Azerbaijan's Defense Ministry denied attacking the cathedral, saying its army 'doesn't target historical, cultural, especially religious buildings and monuments.'

The historic cathedral was damaged as fighting over the breakaway Azerbaijani region of Nagorno-Karabakh continues to rage.

Earlier on October 8, Baku said Armenian forces had attacked several Azerbaijani towns and villages overnight, causing casualties.

The Defense Ministry in Baku said on its website that Azerbaijani forces were 'taking adequate measures,' without elaborating.

Armenia's Defense Ministry reported earlier in the day that the Armenian-backed separatist forces had repelled an attack to the southeast of Stepanakert and Susha, killing Azerbaijani soldiers and destroying military equipment.
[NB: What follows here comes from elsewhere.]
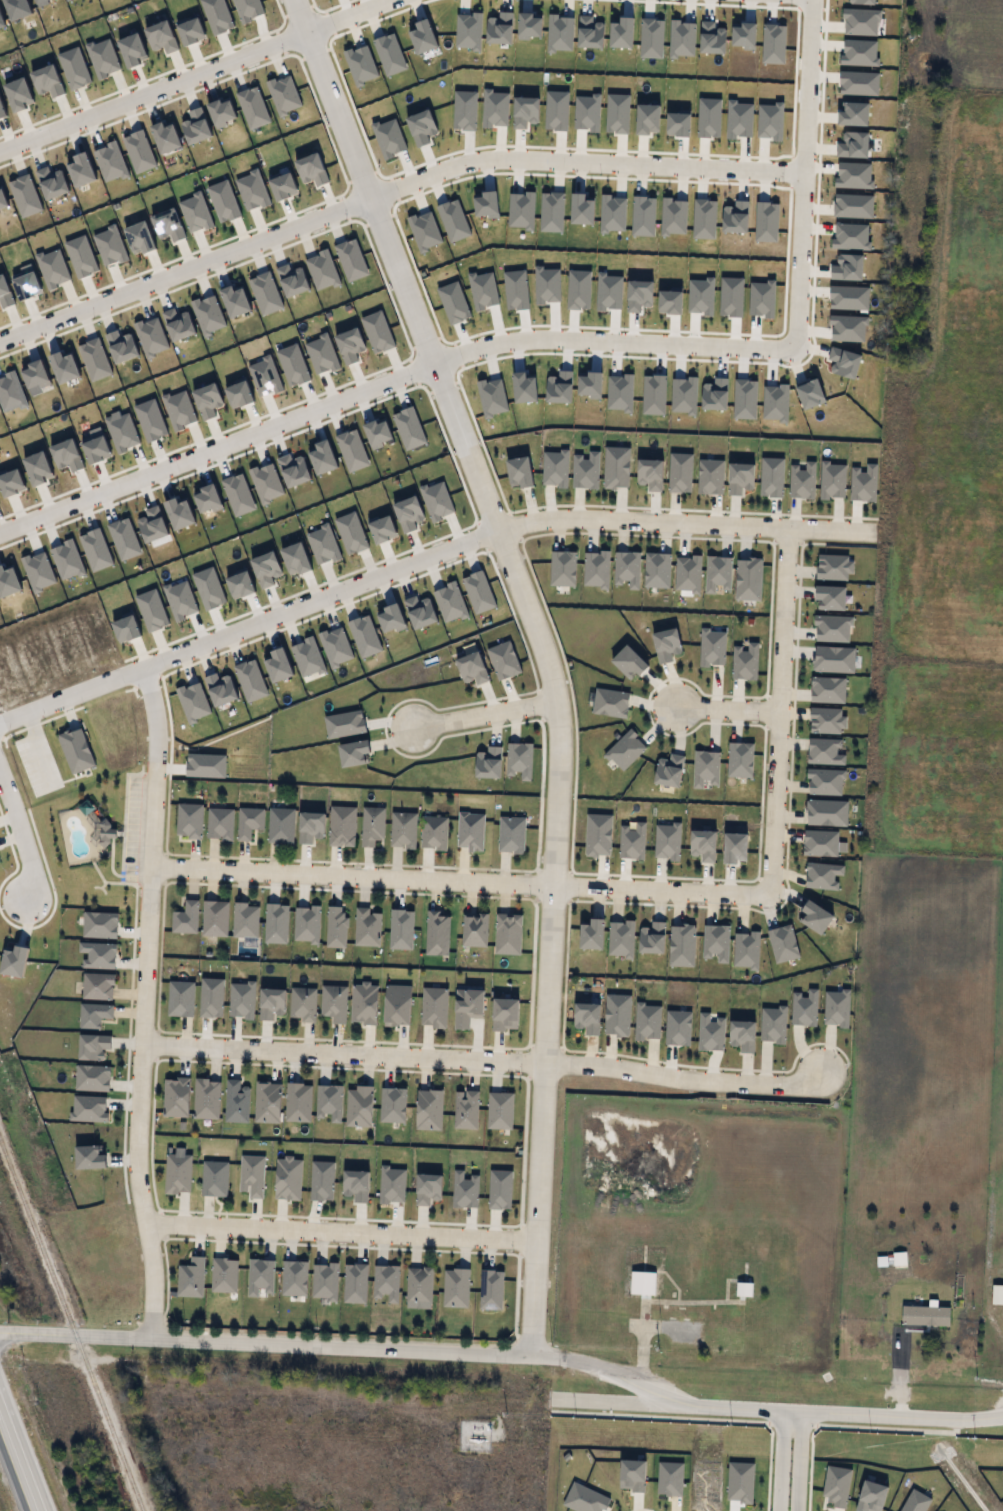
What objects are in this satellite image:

The latest clashes between Azerbaijani and Armenian forces over Nagorno-Karabakh erupted on September 27. The fighting, which has involved the use of heavy artillery, warplanes, and drones, has continued despite numerous international calls for a cease-fire.

The fighting marks the biggest escalation of the decades-old conflict since a shaky cease-fire was reached in 1994.

Yerevan and Baku accuse each other of expanding the hostilities beyond Nagorno-Karabakh and of targeting civilians. Scores of civilians on both sides have been killed.